ACTION ITEM:
Collect all lines containing the word "monthly" from the data.

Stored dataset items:
+ + + + +

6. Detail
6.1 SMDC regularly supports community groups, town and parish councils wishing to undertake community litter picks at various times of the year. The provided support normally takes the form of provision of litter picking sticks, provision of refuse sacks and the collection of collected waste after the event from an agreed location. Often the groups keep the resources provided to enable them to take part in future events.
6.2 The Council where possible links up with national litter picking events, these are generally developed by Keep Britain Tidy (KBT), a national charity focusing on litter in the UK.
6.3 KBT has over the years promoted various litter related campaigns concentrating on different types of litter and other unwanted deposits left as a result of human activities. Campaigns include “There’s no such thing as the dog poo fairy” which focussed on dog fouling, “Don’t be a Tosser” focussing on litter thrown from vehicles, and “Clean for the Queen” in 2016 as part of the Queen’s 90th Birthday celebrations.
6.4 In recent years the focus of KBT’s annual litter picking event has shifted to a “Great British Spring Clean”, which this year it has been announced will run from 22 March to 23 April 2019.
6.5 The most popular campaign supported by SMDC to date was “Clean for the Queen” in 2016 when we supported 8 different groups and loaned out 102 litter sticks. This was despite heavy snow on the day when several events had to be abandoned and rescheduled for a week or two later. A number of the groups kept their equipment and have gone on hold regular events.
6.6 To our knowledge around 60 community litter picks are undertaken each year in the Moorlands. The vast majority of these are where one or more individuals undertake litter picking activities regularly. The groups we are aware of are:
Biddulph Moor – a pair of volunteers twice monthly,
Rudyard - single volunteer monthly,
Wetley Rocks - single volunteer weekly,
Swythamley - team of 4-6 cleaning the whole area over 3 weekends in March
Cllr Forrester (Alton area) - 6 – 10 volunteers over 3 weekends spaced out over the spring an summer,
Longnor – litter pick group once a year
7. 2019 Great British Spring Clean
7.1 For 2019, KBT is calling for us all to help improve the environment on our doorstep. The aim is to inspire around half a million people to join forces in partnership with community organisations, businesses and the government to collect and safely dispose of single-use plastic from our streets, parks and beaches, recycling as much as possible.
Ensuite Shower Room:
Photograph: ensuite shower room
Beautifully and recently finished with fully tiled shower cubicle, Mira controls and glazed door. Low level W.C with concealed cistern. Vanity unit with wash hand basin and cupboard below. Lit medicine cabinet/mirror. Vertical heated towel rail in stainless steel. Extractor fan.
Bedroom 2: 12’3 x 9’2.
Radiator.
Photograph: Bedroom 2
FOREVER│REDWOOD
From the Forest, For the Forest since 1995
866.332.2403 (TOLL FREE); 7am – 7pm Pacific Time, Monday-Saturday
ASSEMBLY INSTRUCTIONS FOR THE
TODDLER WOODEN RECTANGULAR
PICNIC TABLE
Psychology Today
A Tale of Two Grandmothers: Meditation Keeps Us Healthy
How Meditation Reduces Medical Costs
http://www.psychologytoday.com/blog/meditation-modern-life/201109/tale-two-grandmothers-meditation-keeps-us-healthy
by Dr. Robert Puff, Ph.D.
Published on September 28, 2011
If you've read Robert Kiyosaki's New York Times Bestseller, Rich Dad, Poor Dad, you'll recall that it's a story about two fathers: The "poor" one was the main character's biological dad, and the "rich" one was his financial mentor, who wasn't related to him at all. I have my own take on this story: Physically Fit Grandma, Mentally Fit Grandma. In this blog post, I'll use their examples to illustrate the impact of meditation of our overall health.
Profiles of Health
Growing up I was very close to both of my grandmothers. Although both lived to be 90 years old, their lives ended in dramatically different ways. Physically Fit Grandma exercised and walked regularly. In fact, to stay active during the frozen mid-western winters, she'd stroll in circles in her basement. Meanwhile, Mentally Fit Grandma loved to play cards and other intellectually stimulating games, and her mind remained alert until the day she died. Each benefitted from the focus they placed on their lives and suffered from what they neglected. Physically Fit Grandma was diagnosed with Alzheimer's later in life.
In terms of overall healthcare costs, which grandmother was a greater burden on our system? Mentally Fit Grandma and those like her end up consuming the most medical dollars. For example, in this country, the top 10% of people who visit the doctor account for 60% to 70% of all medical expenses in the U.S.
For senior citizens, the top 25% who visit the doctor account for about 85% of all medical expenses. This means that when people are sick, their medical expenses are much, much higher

+ + + + +

EXERCISE RESULT:
Biddulph Moor – a pair of volunteers twice monthly,
Rudyard - single volunteer monthly,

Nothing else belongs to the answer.